**What to produce**
Every entry in the data below needs to be repeated exactly.

[Saved data entries]
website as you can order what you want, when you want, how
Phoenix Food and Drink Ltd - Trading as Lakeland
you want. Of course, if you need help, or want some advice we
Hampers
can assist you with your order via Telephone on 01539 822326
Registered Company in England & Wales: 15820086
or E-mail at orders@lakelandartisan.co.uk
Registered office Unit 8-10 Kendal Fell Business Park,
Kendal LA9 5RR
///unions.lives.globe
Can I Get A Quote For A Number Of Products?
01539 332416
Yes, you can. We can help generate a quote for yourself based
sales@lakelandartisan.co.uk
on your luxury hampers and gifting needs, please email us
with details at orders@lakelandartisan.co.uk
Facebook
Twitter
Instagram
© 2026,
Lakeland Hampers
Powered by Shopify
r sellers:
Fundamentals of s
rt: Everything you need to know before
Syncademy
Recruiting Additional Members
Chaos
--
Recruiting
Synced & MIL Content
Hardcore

**Output for this exercise**
website as you can order what you want, when you want, how
Phoenix Food and Drink Ltd - Trading as Lakeland
you want. Of course, if you need help, or want some advice we
Hampers
can assist you with your order via Telephone on 01539 822326
Registered Company in England & Wales: 15820086
or E-mail at orders@lakelandartisan.co.uk
Registered office Unit 8-10 Kendal Fell Business Park,
Kendal LA9 5RR
///unions.lives.globe
Can I Get A Quote For A Number Of Products?
01539 332416
Yes, you can. We can help generate a quote for yourself based
sales@lakelandartisan.co.uk
on your luxury hampers and gifting needs, please email us
with details at orders@lakelandartisan.co.uk
Facebook
Twitter
Instagram
© 2026,
Lakeland Hampers
Powered by Shopify
r sellers:
Fundamentals of s
rt: Everything you need to know before
Syncademy
Recruiting Additional Members
Chaos
--
Recruiting
Synced & MIL Content
Hardcore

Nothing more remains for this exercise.